While the Indian MeToo movement brought stories of sexual harassment and abuse to the forefront, this likely reflects only a fraction of a much larger phenomenon. Scholar Shamika Dixit coined the term 'imagined constraints' to describe the limitations of social media platforms, which discouraged many Indian women from speaking out. Through interviews, she uncovered how women wanted to avoid the familial judgement, social stigma and emotional labour that came with participating in the MeToo movement. This ultimately constrained the agency of individual women to publicly voice their experiences.

== Criticism ==
Journalist Seema Mustafa has expressed encouragement for the women who have shared their personal experiences and has said that this is a big achievement for India's women's movement, but she has also felt that the movement lacks internal criticism, which would have been helpful in strengthening the cause. Tavleen Singh of The Indian Express has criticized the MeToo movement participants in India, claiming the 'liberals' leading the movement are illiberal towards disagreements with their point of view. Govind Krishnan V of Firstpost concurred with Mustafa's sentiments and additionally stated that one limitation of the movement in India was that it shuts itself from constructive criticism, which would help to strengthen the movement. As an analogy, he mentioned that feminism has evolved over time due to this type of criticism: " MeToo movement needs more nuanced and richer conversations which have space for debate, disagreement and dissent. The movement needs deeper forms of engagement and a collective will to develop a self-critical discourse which can generate essential kind of intellectual spade work."
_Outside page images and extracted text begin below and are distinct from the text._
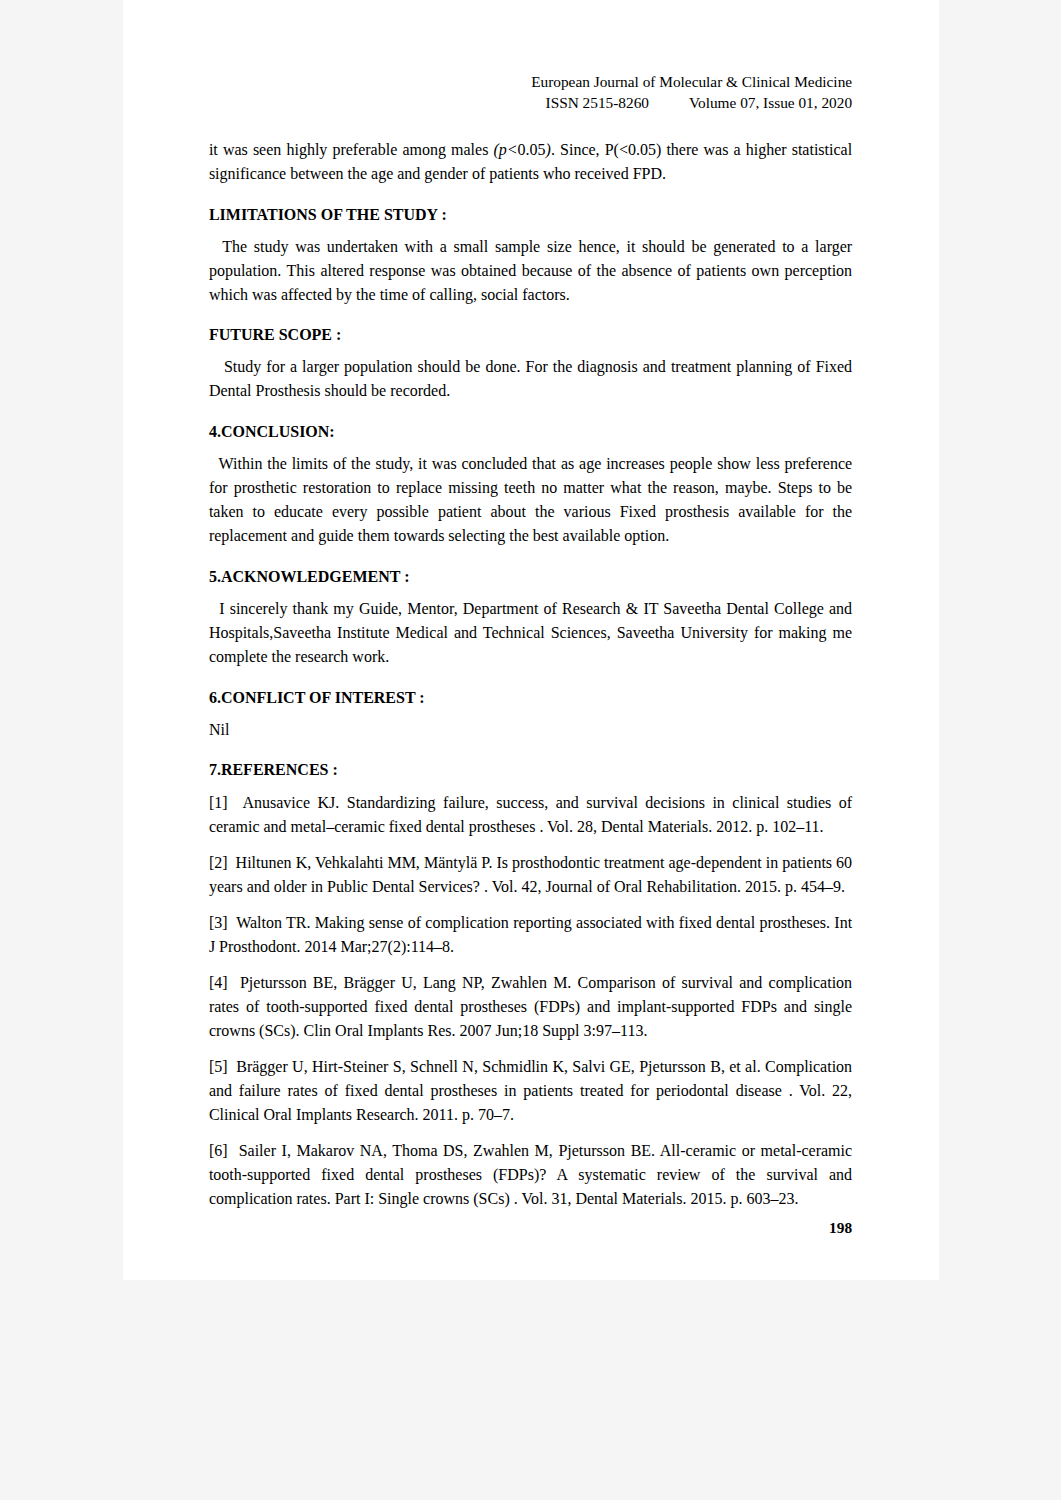European Journal of Molecular & Clinical Medicine
ISSN 2515-8260 Volume 07, Issue 01, 2020
it was seen highly preferable among males (p<0.05). Since, P(<0.05) there was a higher statistical significance between the age and gender of patients who received FPD.
LIMITATIONS OF THE STUDY :
The study was undertaken with a small sample size hence, it should be generated to a larger population. This altered response was obtained because of the absence of patients own perception which was affected by the time of calling, social factors.
FUTURE SCOPE :
Study for a larger population should be done. For the diagnosis and treatment planning of Fixed Dental Prosthesis should be recorded.
4.CONCLUSION:
Within the limits of the study, it was concluded that as age increases people show less preference for prosthetic restoration to replace missing teeth no matter what the reason, maybe. Steps to be taken to educate every possible patient about the various Fixed prosthesis available for the replacement and guide them towards selecting the best available option.
5.ACKNOWLEDGEMENT :
I sincerely thank my Guide, Mentor, Department of Research & IT Saveetha Dental College and Hospitals,Saveetha Institute Medical and Technical Sciences, Saveetha University for making me complete the research work.
6.CONFLICT OF INTEREST :
Nil
7.REFERENCES :
[1] Anusavice KJ. Standardizing failure, success, and survival decisions in clinical studies of ceramic and metal–ceramic fixed dental prostheses . Vol. 28, Dental Materials. 2012. p. 102–11.
[2] Hiltunen K, Vehkalahti MM, Mäntylä P. Is prosthodontic treatment age-dependent in patients 60 years and older in Public Dental Services? . Vol. 42, Journal of Oral Rehabilitation. 2015. p. 454–9.
[3] Walton TR. Making sense of complication reporting associated with fixed dental prostheses. Int J Prosthodont. 2014 Mar;27(2):114–8.
[4] Pjetursson BE, Brägger U, Lang NP, Zwahlen M. Comparison of survival and complication rates of tooth-supported fixed dental prostheses (FDPs) and implant-supported FDPs and single crowns (SCs). Clin Oral Implants Res. 2007 Jun;18 Suppl 3:97–113.
[5] Brägger U, Hirt-Steiner S, Schnell N, Schmidlin K, Salvi GE, Pjetursson B, et al. Complication and failure rates of fixed dental prostheses in patients treated for periodontal disease . Vol. 22, Clinical Oral Implants Research. 2011. p. 70–7.
[6] Sailer I, Makarov NA, Thoma DS, Zwahlen M, Pjetursson BE. All-ceramic or metal-ceramic tooth-supported fixed dental prostheses (FDPs)? A systematic review of the survival and complication rates. Part I: Single crowns (SCs) . Vol. 31, Dental Materials. 2015. p. 603–23.
198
Mustafa also expressed her reservations about the tone and tenor of the MeToo movement on social media. A key point of her criticism was the movement's 'inability to differentiate between a man who is guilty of rape and sexual assault from a man who solicited a woman with a drink, or an unacceptable text message', arguing it offers the same 'punishment' for all. Krishna too shared the viewpoint, writing, "This remains a challenge of great importance for India’s MeToo, which it has not yet succeeded in overcoming". Mustafa and Singh both said that the current movement in India is "exclusive, elite and metropolitan in nature", failing to represent ordinary Indians.

Mustafa has spoken of justice as a concept where an innocent man is not supposed to be framed, even if it means the guilty get away. She has rebuked the MeToo movement as "too subjective, arbitrary and without due responsibility". Mustafa has also criticized the "mob mentality" of the movement as the accusations on social media deny the accused a proper chance to defend themselves.